Cañadón Seco honró al Padre de la Patria
El comisionado de fomento de Cañadón Seco, Jorge Soloaga, presidió a media mañana de ayer un acto en el cual se conmemoró el paso a la inmortalidad del Padre de la Patria: el general José de San Martín.

Caleta Olivia (agencia)

Del mismo también tomaron parte su equipo de colaboradores; la reina de la localidad, Ana Tenorio; el creador del escudo comunal, Martín González, y representantes de fuerzas de seguridad, instituciones intermedias y vecinos en general.

En primer lugar el comisionado izó el Pabellón Nacional, tras lo cual se entonaron las estrofas del Himno Nacional y posteriormente se realizó un minuto de silencio en señal de respeto a San Martín y a aquellos hombres que lucharon por la independencia.

Soloaga destacó que "hoy recordamos a quien pasó a la inmortalidad de una manera grandiosa y extraordinaria a través de su gesta, como ningún otro hombre sobre la tierra pudo lograr".

Al mismo tiempo, recordó lo que señalan los historiadores, quienes dan cuenta de que San Martín viajó siendo un niño a España junto a sus padres, donde estudió la carera militar, para luego pelear notables y grandes batallas defendiendo al rey de España ante los franceses, para luego regresar a Argentina, donde produjo la emancipación de estos territorios que estaban bajo el dominio español.

En ese punto, rememoró fragmentos de la historia y destacó "el extraordinario y supremo sacrificio de San Martín, aún con la actitud renuente y traidora de Alvear y Rivadavia que formaron parte de la aristocracia porteña; de ese Buenos Aires al que él vino y que según los historiadores era un lugar de mala muerte en función de lo que él conocía de Europa, lo que pone en evidencia su espíritu de sacrificio".

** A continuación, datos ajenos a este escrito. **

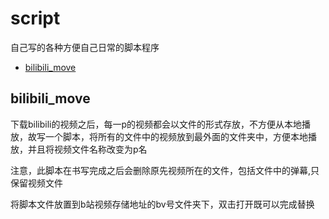 # script
自己写的各种方便自己日常的脚本程序


<!-- vim-markdown-toc Marked -->

* [bilibili_move](#bilibili_move)

<!-- vim-markdown-toc -->
## bilibili_move

下载bilibili的视频之后，每一p的视频都会以文件的形式存放，不方便从本地播放，故写一个脚本，将所有的文件中的视频放到最外面的文件夹中，方便本地播放，并且将视频文件名称改变为p名

注意，此脚本在书写完成之后会删除原先视频所在的文件，包括文件中的弹幕,只保留视频文件

将脚本文件放置到b站视频存储地址的bv号文件夹下，双击打开既可以完成替换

Finalmente se refirió a la actitud del prócer, "quien decidió regalarle su sable a otro general notable como lo fue Juan Manuel de Rosas en aquella batalla contra franceses e ingleses. A través de los conocimientos que nos dejó la historia argentina, no dudamos en sostener que Güemes, Belgrano, Rosas y San Martín son los verdaderos próceres silenciados".